Well, that was two and a half years ago, and the winters since then have been mild, and my dad’s dementia seems to have stabilized. And now is the time to start talking about the fact that East Bumfuck is no longer an appropriate place for them to live. My mother has a million reasons why they can’t move, which I will not enumerate here. None of them is insurmountable.
Then comes the question, where will they move to? Their first thought is to move to the nearest small city, which is a lovely artsy place with all the amenities and museums and theatres and lovely architecture. I remind my mother that Dad is not going to get better, and she is not going to be able to handle him herself for much longer, since she is no spring chicken.
“Well if we move to Hip City, what will you do?”
“I will go home to Jerusalem. I miss my home.
“But this is your home!”
“No, mother, this is YOUR home. My home is Jerusalem, and my soul cries for her every day, all the time.”
Her mouth twists with disgust. I get triggered.
Anger starts to brew. What does she expect me to do, spend the rest of my life taking care of her?
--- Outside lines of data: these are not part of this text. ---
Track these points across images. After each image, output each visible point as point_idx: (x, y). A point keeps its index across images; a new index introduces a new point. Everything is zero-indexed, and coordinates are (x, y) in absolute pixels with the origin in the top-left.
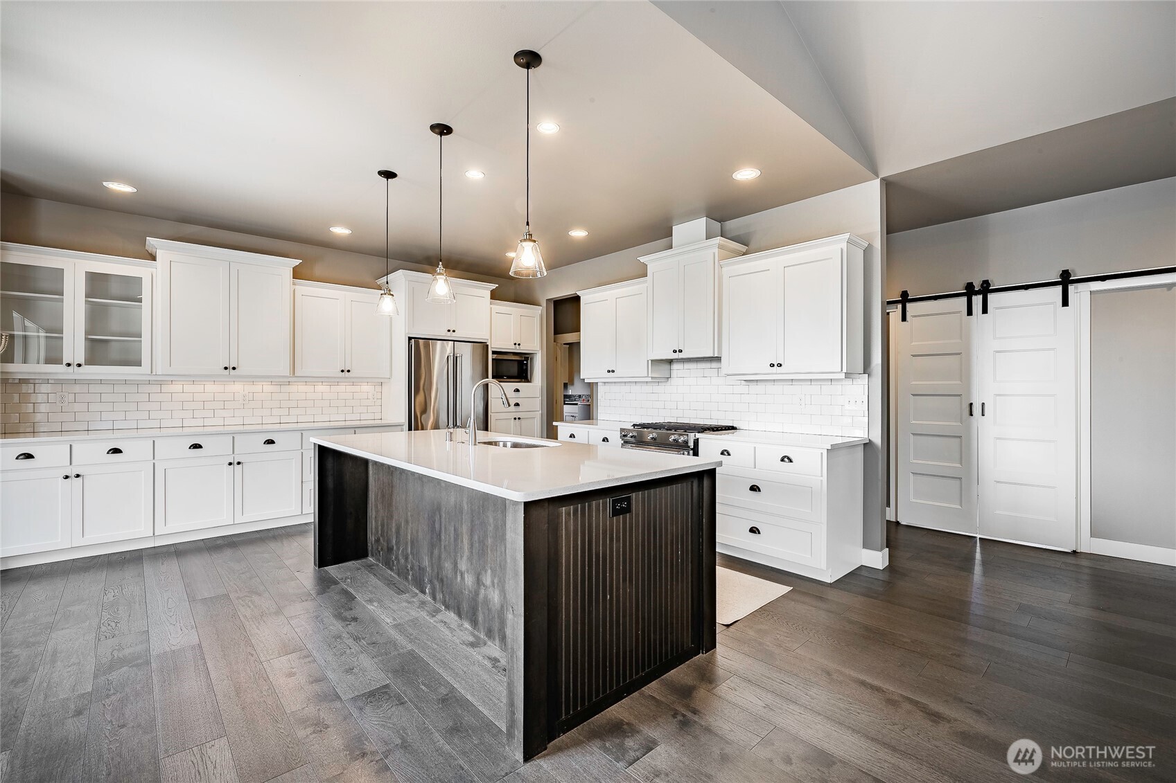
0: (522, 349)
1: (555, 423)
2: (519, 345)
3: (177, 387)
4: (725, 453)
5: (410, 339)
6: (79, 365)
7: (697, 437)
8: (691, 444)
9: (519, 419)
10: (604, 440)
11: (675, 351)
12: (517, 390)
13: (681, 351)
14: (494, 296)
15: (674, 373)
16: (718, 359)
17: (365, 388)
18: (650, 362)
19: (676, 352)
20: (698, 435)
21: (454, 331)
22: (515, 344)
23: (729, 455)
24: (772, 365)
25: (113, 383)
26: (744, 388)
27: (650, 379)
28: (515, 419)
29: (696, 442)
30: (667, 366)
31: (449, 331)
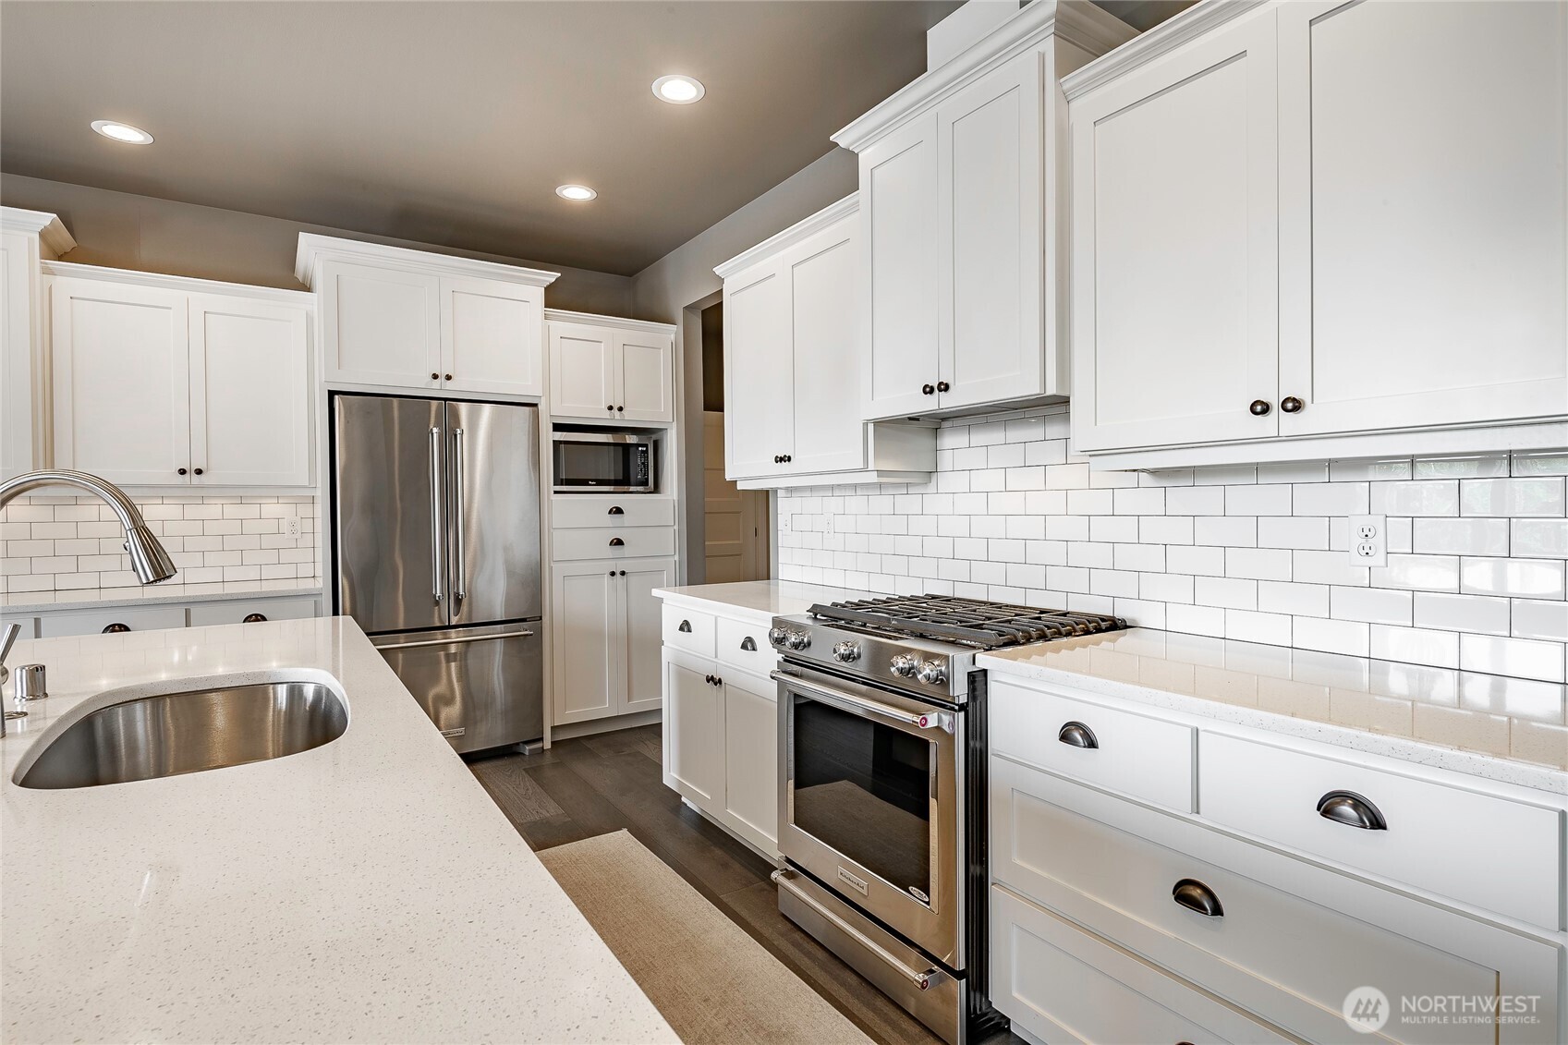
0: (628, 419)
1: (656, 592)
2: (620, 409)
4: (1077, 735)
5: (332, 394)
7: (980, 664)
8: (960, 691)
9: (623, 573)
10: (744, 647)
11: (928, 390)
12: (619, 511)
13: (947, 388)
14: (555, 298)
15: (946, 460)
16: (1059, 405)
17: (272, 509)
18: (871, 427)
19: (932, 391)
20: (984, 660)
21: (449, 378)
22: (610, 408)
23: (1092, 744)
24: (1260, 408)
26: (1149, 497)
27: (873, 477)
28: (613, 574)
29: (978, 680)
30: (923, 441)
31: (435, 377)
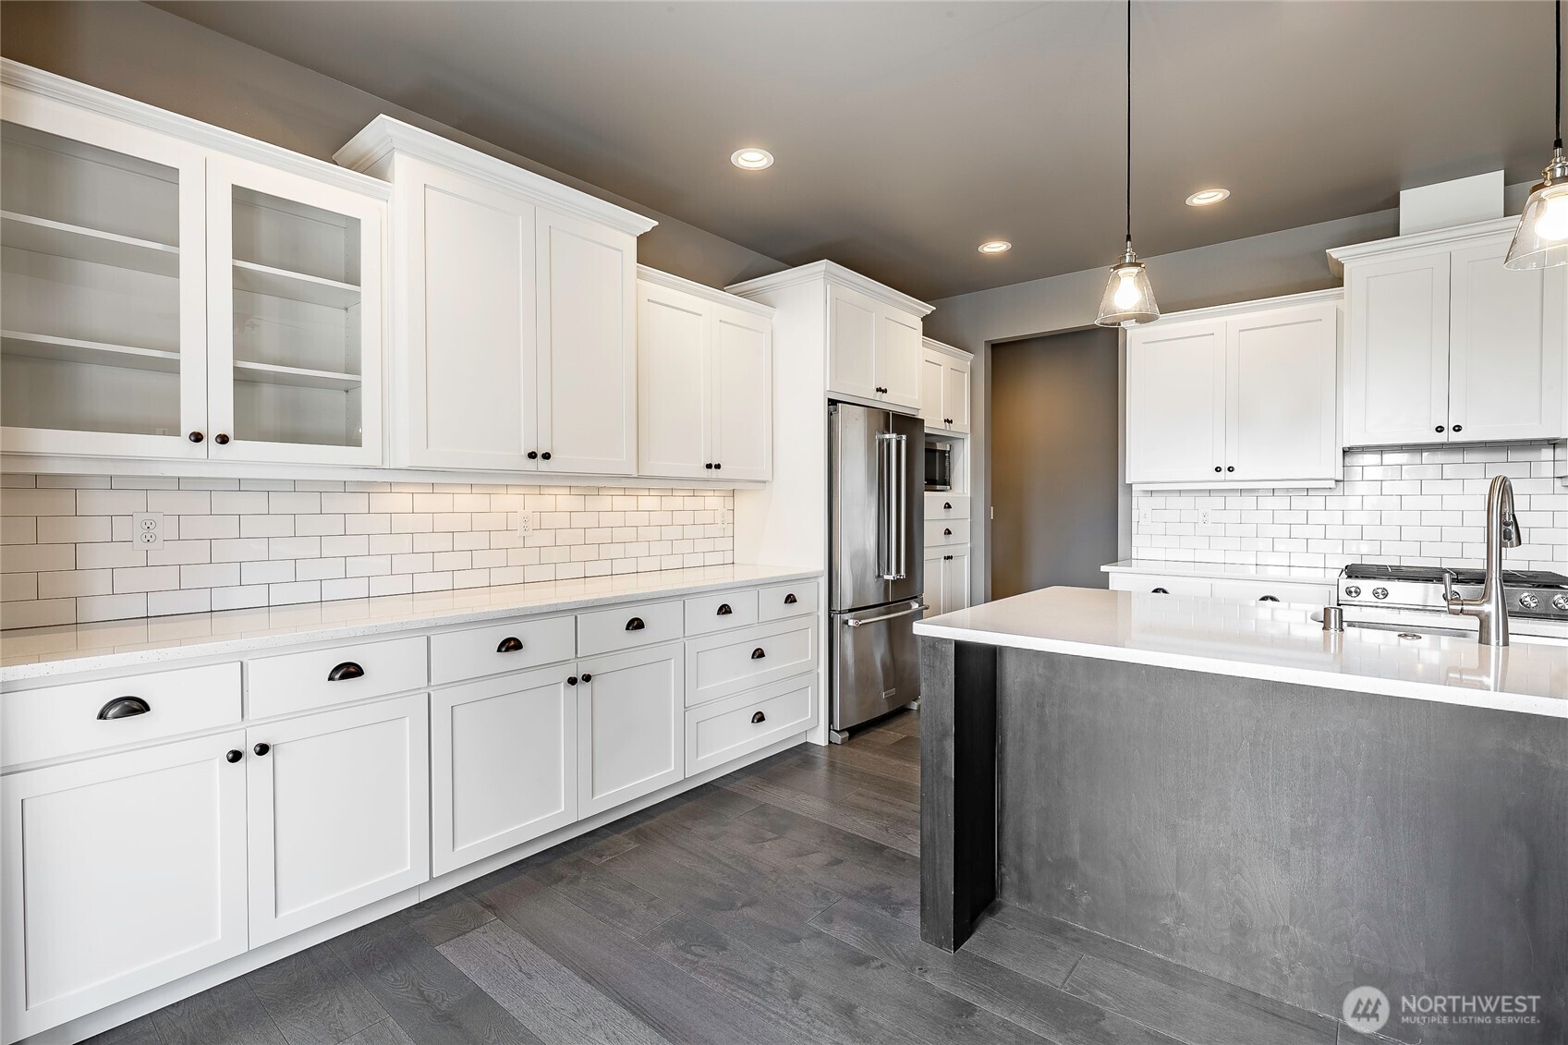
3: (400, 501)
6: (223, 440)
25: (268, 488)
Dad won’t be around much longer, although his own father lingered in a pitiable state till the age of 91.
I get hold of myself. ”I’ve sent for a packet from Lovely Hillside Retirement Community, where you can live independently until you need more help.” She is a geriatric social worker and knows exactly what I mean, and knows the place.
“We can’t afford it.”
“I believe you can.” I outline the plan.
“But what will you do?”
“I am going back to Jerusalem, and will visit frequently.”
It’s obvious that HER plan for me is to be the caregiver, so that she can live the way she wants, with no regard to my life, my needs, my health…
Anger starts to brew. I will not go into the childhood abuse issues that started coming up, because I don’t want to go there again.
Anger brewed into rage. I live in a separate building, so there was no chance of confrontation, thank G-d. Rage filled me, overcame me, and every time the sonovabitchin’ trains across the river blew their infernal horns, I was screaming with them.
I started feeling exhausted. My exercise tolerance was for shit. I started having these vague, vapory headaches, and I am not a “headache person.”
My blood pressure has been creeping up in recent months, to 130′s over 80′s, which is not good for a person who usually hangs out in the 120/60 range. I felt so weird that I bought one of those home BP monitors: 150/100! Fuck, I’m gonna die, and it’s all because I feel trapped by my guilt at not being able to fulfill my idea of filial piety without ruining my not-so-good health and sabotaging my future, which I hope will contain a home and a partner. I went to my internist, and now have yet another pill to take twice daily.
At this point, my plan is to get them into someplace appropriate for their now and future needs, which is going to be a shrek in itself, since their house is a fine art museum which will have to be turned into money in order for them to afford the new place. The property will be sold, so that means no inheritance at all for me because they failed to plan for retirement.
And they planned to use me as an unpaid caregiver, room and board included of course, with my social security for pin money. But now I’ve come and thrown a monkey-wrench into the works, by coming to the realization that I deserve to have a life. They also deserve to have a life, a pleasant and comfortable life. But I’m a person too, and I sure don’t plan to live out the best years I’ve got left caring for people who made my whole life hell, and would continue to do so, if I let them.